Remove complex and imaginary types?

renoX renosky at free.fr
Sat Jan 12 01:13:10 PST 2008


Reiner Pope a écrit :
> Daniel919 Wrote:
> 
>>>>> The remaining advantage is that of imaginary literals, i.e. the i 
>>>>> postfix:
>>>>>
>>>>>     3 + 5i
>>>> I'd really like to reserve the above phrase to be reserved to mean an 
>>>> imaginary number. If one has the library delivered right with the 
>>>> standard compiler or if one has to walk around the Globe in search of 
>>>> the One library that actually implements it, I'd still want to have 
>>>> this particular notation reserved (in the Language Grammar itself) for 
>>>> this particular purpose.
>>> I do too. And been thinking along the lines of simply putting a hack in 
>>> that the postfix 'i' means that it's a literal of type 'imaginary', and 
>>> the compiler looks to see if "std.complex" was imported.
>>>
>>> This isn't as outlandish as it sounds, as there's precedent for it both 
>>> in C++ <typeinfo> and java.lang.String, as well as D's Object.
>> What about a more general solution like
>> -----------------------------
>> import std.stdio, std.conv;
>>
>> struct complex {
>>      real re;
>>      real im;
>>      complex opAdd(real r) { return complex(re+r, im); }
>>      complex opAdd_r(real r) { return complex(re+r, im); }
>>      complex opAdd(complex c) { return complex(re+c.re, im+c.im); }
>>      string toString() { return std.conv.toString(re) ~ "+" ~ 
>> std.conv.toString(im) ~ "i"; }
>> }
>>
>> //complex opPostfix("i")(T)(T im) { return complex(0,im); }
>>
>> void main() {
>> //    complex c =      1+5i      +     2+3i       +     6i;
>>      complex c = 1+complex(0,5) + 2+complex(0,3) + complex(0,6);
>>      writefln( c );
>> }
>> -----------------------------
>>
>> This would also allow
>>
>> real opPostfix("L")(T)(T x) { return x; }
>>
>> T opPostfix("k")(T)(T x) { return x * 1000; }
>> meter opPostfix("m")(T)(T x) { return meter(x); }
> 
> Here's my version from a while back: 
> 
> http://www.digitalmars.com/d/archives/digitalmars/D/Suffix-based_literal_syntax_53992.html
> 
>   -- Reiner

I like a lot all those proposal for adding suffix based literal, but I'm 
afraid that these could interfere(sp?) with the ones already existing in 
the language, so I wonder if 'library added' suffix shouldn't have an 
operator to distinguish them for the language one.

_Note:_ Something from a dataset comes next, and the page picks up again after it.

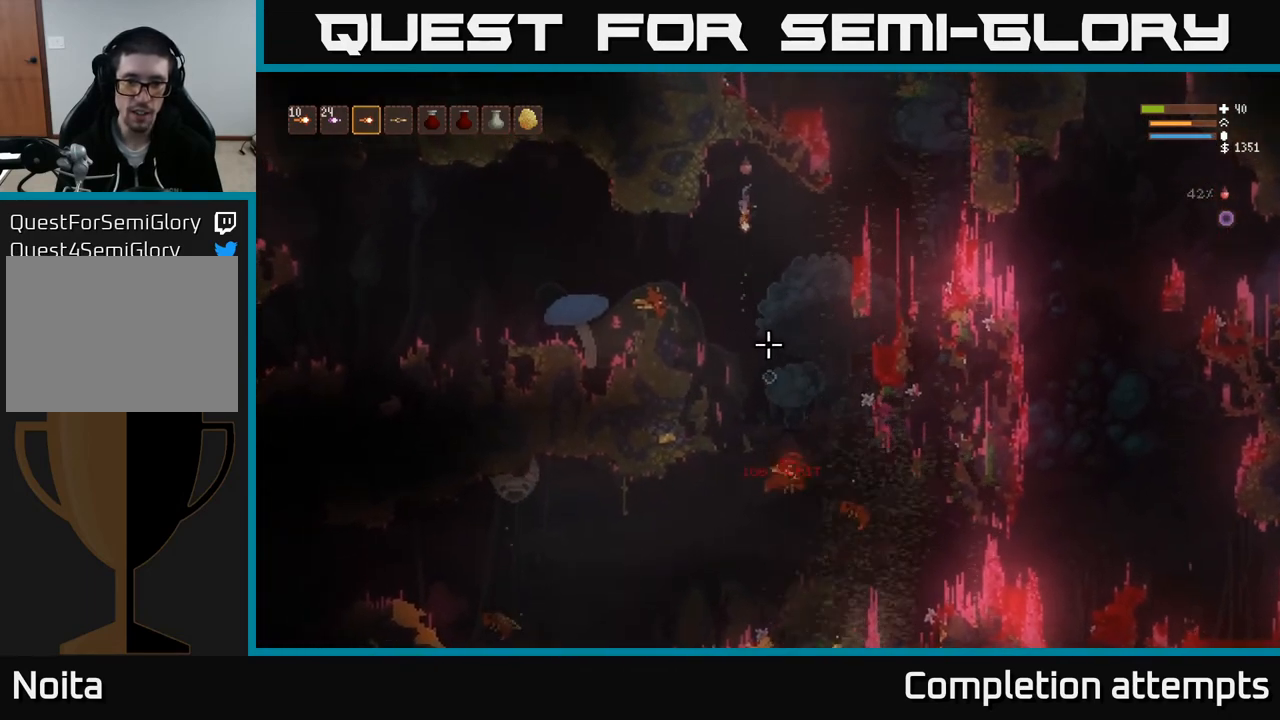
{"buttons": ["R2"], "left_stick": "center", "right_stick": "down", "events": [[83, "R2", "down"], [100, "L2", "down"], [217, "L2", "up"]]}
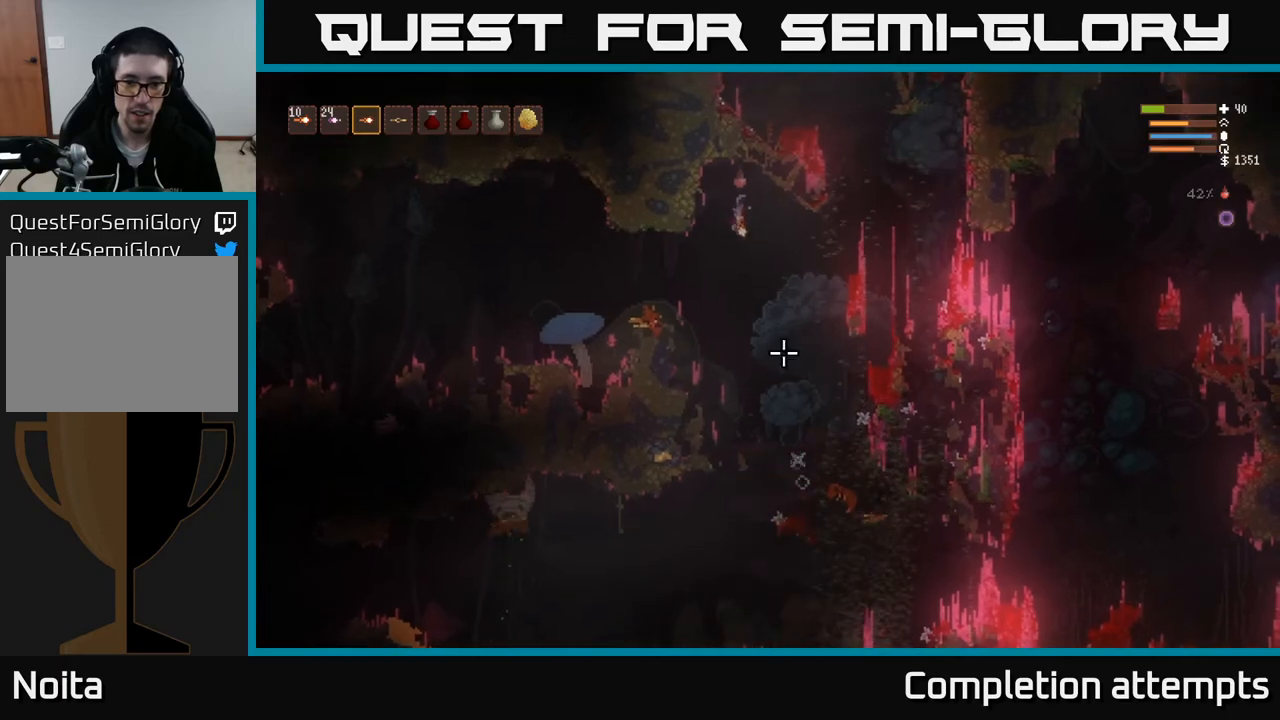
{"buttons": ["R2"], "left_stick": "center", "right_stick": "down", "events": [[150, "L2", "down"], [283, "L2", "up"]]}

I'm thinking about the underscore '_': 5.8f_km would be replaced by 
km(5.8f), if there is no operator, there are some risk of ambiguity: 
"5.8fm" is-it 5.8f meters or 5.8 femtometers?

With 5.8f_m and 5.8_fm you remove the ambiguity and the _ is visually 
'pleasing' so this syntax would still be used.